### GIVEN ENTRIES
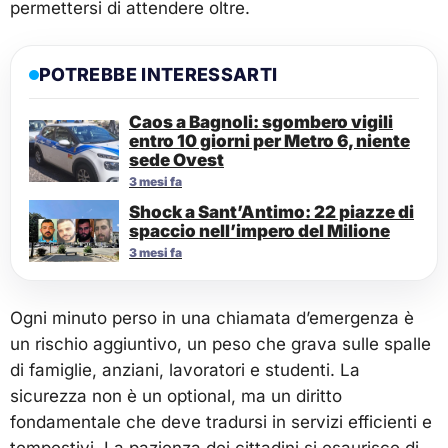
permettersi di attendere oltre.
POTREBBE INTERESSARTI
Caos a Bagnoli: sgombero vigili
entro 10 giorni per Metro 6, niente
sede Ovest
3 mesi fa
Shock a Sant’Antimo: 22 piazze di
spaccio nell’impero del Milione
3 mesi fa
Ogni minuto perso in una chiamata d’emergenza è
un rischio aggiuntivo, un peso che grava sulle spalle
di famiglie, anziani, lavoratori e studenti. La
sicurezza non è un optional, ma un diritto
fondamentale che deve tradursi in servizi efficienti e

==

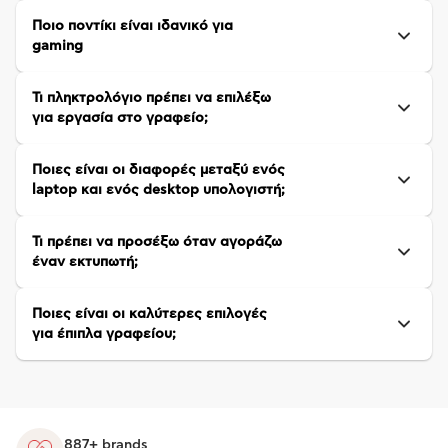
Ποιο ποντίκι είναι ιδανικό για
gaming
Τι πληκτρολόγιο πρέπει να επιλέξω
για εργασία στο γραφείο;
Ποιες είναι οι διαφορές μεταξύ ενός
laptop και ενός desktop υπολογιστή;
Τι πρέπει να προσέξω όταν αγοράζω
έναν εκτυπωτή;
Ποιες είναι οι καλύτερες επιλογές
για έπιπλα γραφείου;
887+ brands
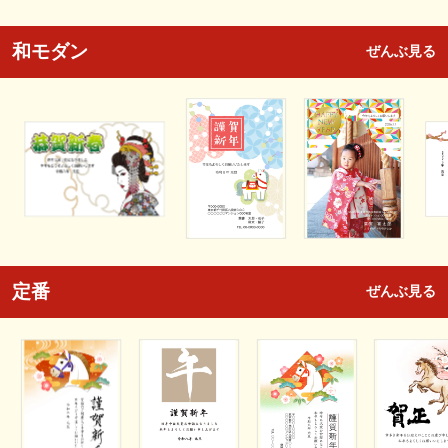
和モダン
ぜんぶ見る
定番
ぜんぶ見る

### YOUR GOAL
Retype only the lines above between the line with "permettersi di attendere oltre." and the line with "fondamentale che deve", counting those two lines as well, and keep every character as it is.

### SOLVED EXERCISE
permettersi di attendere oltre.
POTREBBE INTERESSARTI
Caos a Bagnoli: sgombero vigili
entro 10 giorni per Metro 6, niente
sede Ovest
3 mesi fa
Shock a Sant’Antimo: 22 piazze di
spaccio nell’impero del Milione
3 mesi fa
Ogni minuto perso in una chiamata d’emergenza è
un rischio aggiuntivo, un peso che grava sulle spalle
di famiglie, anziani, lavoratori e studenti. La
sicurezza non è un optional, ma un diritto
fondamentale che deve tradursi in servizi efficienti e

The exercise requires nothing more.